Problem requirements:
In the listing that follows, count each line where the word "sowie" appears; write nothing but the count.
+ + + + +
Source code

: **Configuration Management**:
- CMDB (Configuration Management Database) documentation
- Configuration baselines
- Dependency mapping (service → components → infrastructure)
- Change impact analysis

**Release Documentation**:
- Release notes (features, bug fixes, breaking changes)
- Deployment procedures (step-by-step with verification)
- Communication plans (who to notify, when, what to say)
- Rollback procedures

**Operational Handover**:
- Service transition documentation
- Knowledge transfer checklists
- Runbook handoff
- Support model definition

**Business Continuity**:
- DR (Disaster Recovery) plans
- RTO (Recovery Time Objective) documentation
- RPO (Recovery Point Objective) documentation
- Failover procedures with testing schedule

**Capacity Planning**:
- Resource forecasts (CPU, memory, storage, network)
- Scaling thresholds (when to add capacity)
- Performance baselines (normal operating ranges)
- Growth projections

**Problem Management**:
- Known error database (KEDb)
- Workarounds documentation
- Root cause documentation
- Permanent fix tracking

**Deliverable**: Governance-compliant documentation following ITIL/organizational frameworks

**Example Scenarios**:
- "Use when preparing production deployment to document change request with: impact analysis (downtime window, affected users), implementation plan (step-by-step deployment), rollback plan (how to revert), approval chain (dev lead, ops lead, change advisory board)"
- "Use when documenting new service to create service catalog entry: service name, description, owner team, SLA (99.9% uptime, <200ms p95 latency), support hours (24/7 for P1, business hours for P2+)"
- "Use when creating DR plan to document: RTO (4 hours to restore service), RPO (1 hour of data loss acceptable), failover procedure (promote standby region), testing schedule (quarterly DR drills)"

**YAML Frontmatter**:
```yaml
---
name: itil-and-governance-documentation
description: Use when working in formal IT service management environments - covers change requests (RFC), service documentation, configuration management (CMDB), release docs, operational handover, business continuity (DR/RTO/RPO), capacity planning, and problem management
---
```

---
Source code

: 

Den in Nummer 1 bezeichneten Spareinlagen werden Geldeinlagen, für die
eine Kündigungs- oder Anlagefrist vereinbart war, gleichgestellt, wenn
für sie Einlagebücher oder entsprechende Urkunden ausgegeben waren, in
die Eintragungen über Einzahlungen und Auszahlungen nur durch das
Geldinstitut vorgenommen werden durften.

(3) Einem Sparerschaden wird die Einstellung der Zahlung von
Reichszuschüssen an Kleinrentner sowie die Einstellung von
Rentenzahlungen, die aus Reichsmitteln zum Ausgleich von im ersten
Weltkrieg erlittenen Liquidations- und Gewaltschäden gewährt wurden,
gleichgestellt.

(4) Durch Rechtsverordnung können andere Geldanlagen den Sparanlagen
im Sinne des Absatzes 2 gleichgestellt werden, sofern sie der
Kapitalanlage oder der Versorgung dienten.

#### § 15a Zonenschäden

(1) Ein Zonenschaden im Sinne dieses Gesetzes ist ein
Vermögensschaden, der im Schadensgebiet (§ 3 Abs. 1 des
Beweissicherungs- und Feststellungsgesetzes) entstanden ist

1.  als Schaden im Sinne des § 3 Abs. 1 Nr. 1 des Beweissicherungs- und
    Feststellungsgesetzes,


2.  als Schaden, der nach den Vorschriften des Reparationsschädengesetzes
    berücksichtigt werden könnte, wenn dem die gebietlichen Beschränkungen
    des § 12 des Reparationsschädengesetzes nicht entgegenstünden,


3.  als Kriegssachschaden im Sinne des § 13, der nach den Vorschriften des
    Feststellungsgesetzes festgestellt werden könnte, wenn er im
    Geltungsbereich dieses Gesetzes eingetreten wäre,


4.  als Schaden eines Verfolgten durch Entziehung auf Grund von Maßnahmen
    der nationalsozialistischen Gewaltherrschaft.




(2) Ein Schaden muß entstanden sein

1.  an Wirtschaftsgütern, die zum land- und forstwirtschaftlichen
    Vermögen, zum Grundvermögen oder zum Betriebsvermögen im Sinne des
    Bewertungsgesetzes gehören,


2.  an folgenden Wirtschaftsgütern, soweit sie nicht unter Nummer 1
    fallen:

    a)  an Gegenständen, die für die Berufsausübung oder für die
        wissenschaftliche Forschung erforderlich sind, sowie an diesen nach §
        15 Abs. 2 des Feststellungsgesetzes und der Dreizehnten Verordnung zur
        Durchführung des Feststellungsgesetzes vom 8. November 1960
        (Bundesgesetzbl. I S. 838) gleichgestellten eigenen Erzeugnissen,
+ + + + +
Exercise response:
2